Joey doesn't really have any doubts about using Heroman to help people. There's no moment where he contemplates using his giant robot buddy to make money in construction. In fact, in volume 4, after they've successfully stopped an alien invasion, Joey's using Heroman to help speed up repairing the city in secret, at night. Joey's biggest internal issues are whether he can be of any use at all, or if Heroman's doing all the work. So he has the "gotta get stronger and more confident" arc common in a lot of manga, but there's no question of him using that selfishly. Even though Will continues to pick on him at times - as much out of jealousy as anything - Joey never considers fighting him or anything like that.
He also doesn't make any attempt to hide the fact he has a giant robot from his friends. All of them, including Lina and Will, know by the end of volume 1. There's not any secret identity hijinks. The one time he tries to help fight a menace during the day, his attempt to stay out of sight fails miserably and he's caught on camera (the fight was actually a trap engineered by the U.S. government, which wants to know what exactly was able to defeat the aliens they were powerless against).
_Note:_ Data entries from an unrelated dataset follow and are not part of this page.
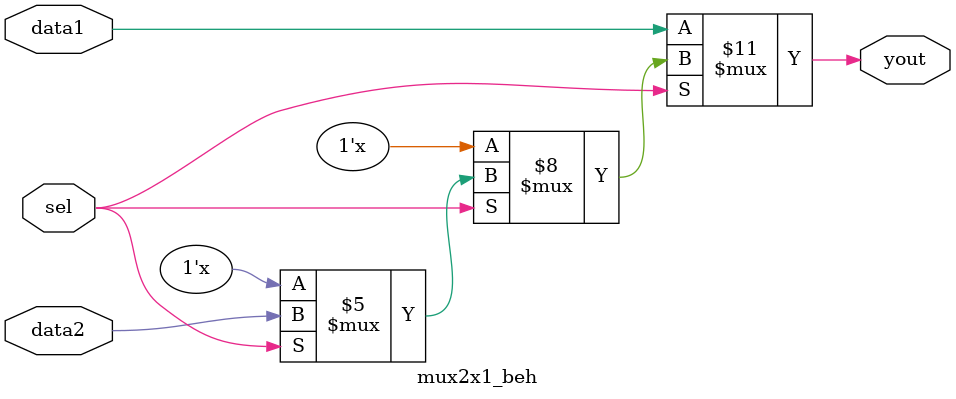
<source format=v>
module mux2x1_beh(data1, data2, sel, yout) ;

	input data1, data2, sel ;
	output yout ;
	
	reg yout ;

	always @(data1, data2, sel) 
		begin: always_block
			if(sel == 1 'b0)
				yout = data1 ;

			else if(sel == 1 'b1)
				yout = data2 ;

			else
				yout = 1 'bx ;
		end: always_block

endmodule



</source>
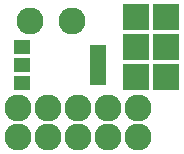
<source format=gbr>
%FSLAX35Y35*%
%MOIN*%
G04 EasyPC Gerber Version 18.0.8 Build 3632 *
%ADD105R,0.05724X0.13795*%
%ADD110R,0.09000X0.09000*%
%ADD109C,0.09000*%
%ADD104R,0.05724X0.04543*%
X0Y0D02*
D02*
D104*
X6152Y23344D03*
Y29250D03*
Y35156D03*
D02*
D105*
X31348Y29250D03*
D02*
D109*
X4750Y5250D03*
Y14750D03*
X8750Y43750D03*
X14750Y5250D03*
Y14750D03*
X22750Y43750D03*
X24750Y5250D03*
Y14750D03*
X34750Y5250D03*
Y14750D03*
X44750Y5250D03*
Y14750D03*
D02*
D110*
X44250Y25250D03*
Y35250D03*
Y45250D03*
X54250Y25250D03*
Y35250D03*
Y45250D03*
X0Y0D02*
M02*

</source>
Heck, at one point, Joey brings out Heroman to help the cheer squad get to a competition when a rival school slashed the tires on their bus. It isn't that he doesn't consider whether it's a good idea to let all these fellow students know, he just feels like they've worked so hard, it would be wrong not to help them.
Joey might have a little bit of a compulsion there. I'm sure he's trying to help people in part so he doesn't lose anyone else, and it's become so automatic now that he doesn't take time to think about the possible consequences for him. Though thus far, the series has avoided any stories about villains striking at his friends to try and get to him. Cy and Professor Denton get into trouble from trying to help him, Will's pride gets him in trouble, and Lina ends up in danger because of her father a couple of times, but no one is getting abducted to lure out Heroman. Problems arise, and Joey tries to deal with them. It's definitely a situation where trying to help others does not make life bad for you. Joey's friends support him, people who weren't sure about him end up trusting him and wanting to help, it doesn't hurt his social life or ability to make a living. Even the government, which is initially unsure is won over and want to work cooperatively with him, rather than trying to force him under their thumb.
It isn't a ground-breaking series, but it is a pleasantly positive one. I think the art would benefit from larger panels sometimes. Once you add in dialogue and sound effects, things get a little cramped, especially in fights scenes that involve a big robot and some equally large opponent. It gets a little difficult to tell what's happening, especially if Heroman's got a bunch of energy surging off him, it's another detail that clutters things up. But on the whole, it works well enough.